JAKARTA, KOMPAS.com - Finance Accounting and Tax Manager, PT Orbit Terminal Merak (PT OTM), Nabila membenarkan ada agenda main golf di Thailand dengan biaya mencapai Rp 380 juta.
Hal ini diakui staff Kerry Adrianto itu saat dicecar Jaksa Penuntut Umum (JPU) dalam sidang lanjutan kasus dugaan korupsi tata kelola minyak mentah PT Pertamina Persero untuk tiga terdakwa.
Mereka adalah Beneficial Owner PT Navigator Khatulistiwa dan PT OTM; Muhamad Kerry Adrianto Riza; Komisaris PT Jenggala Maritim Nusantara (PT JMN), Dimas Werhaspati; dan Komisaris PT Jenggala Maritim dan Direktur Utama PT Orbit Terminal Merak, Gading Ramadhan Joedo.
“Apakah pernah ada saudara mengeluarkan biaya golf di Thailand di pada saat itu?” tanya Jaksa Triyana Setia Putra dalam sidang di Pengadilan Tipikor Jakarta, Kamis (15/1/2026).
Baca juga: Rumah Riza Chalid Ikut Jadi Jaminan Kredit Bank Perusahaan Milik Anaknya Kerry
Nabila mengatakan, pengeluaran untuk acara golf itu terjadi pada Agustus 2024.
“Itu fakta yang keluar itu ada senilai Rp 380 juta atas reimbursement dari Bapak Dimas,” jawab Nabila.
Dia menyebutkan, biaya itu dikeluarkan Dimas untuk kebutuhan main golf, pembayaran di restoran, dan lain sebagainya.
“Ada rincian yaitu biaya golf-nya sekian, terus kemudian biaya makan, restoran sih.
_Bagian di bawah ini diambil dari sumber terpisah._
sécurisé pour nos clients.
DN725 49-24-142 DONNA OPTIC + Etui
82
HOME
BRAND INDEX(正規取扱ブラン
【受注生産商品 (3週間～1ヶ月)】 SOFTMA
Saya enggak tahu itu makan atau bukan, restoran di nama restorannya apa sekian, seperti itu sih,” imbuh Nabila.
Ketika dicecar jaksa, Nabila mengaku tidak tahu siapa saja yang ikut dalam acara golf ke Thailand yang dibayarkan oleh Dimas.
Hingga saat ini, Rp 380 juta tercatat sebagai pengeluaran PT OTM dan belum ada pengembalian dari Dimas.
Baca juga: Jaksa Tampilkan Foto Golf di Thailand Berbiaya Rp 380 Juta yang Libatkan Terdakwa Korupsi Minyak Mentah
“Sampai dengan saat ini belum ada pengembalian,” lanjutnya.
Kegiatan golf di Thailand ini juga diakui oleh saksi lainnya, yaitu Manager Shipping Business Development PT Pertamina Internasional Shipping (PT PIS), Muhammad Umar Said.
Umar merupakan salah satu orang yang ikut dalam acara main golf di Thailand.
Saat sidang, JPU sempat menampilkan foto acara main golf ini. Wajah para peserta yang berangkat tidak terlihat jelas.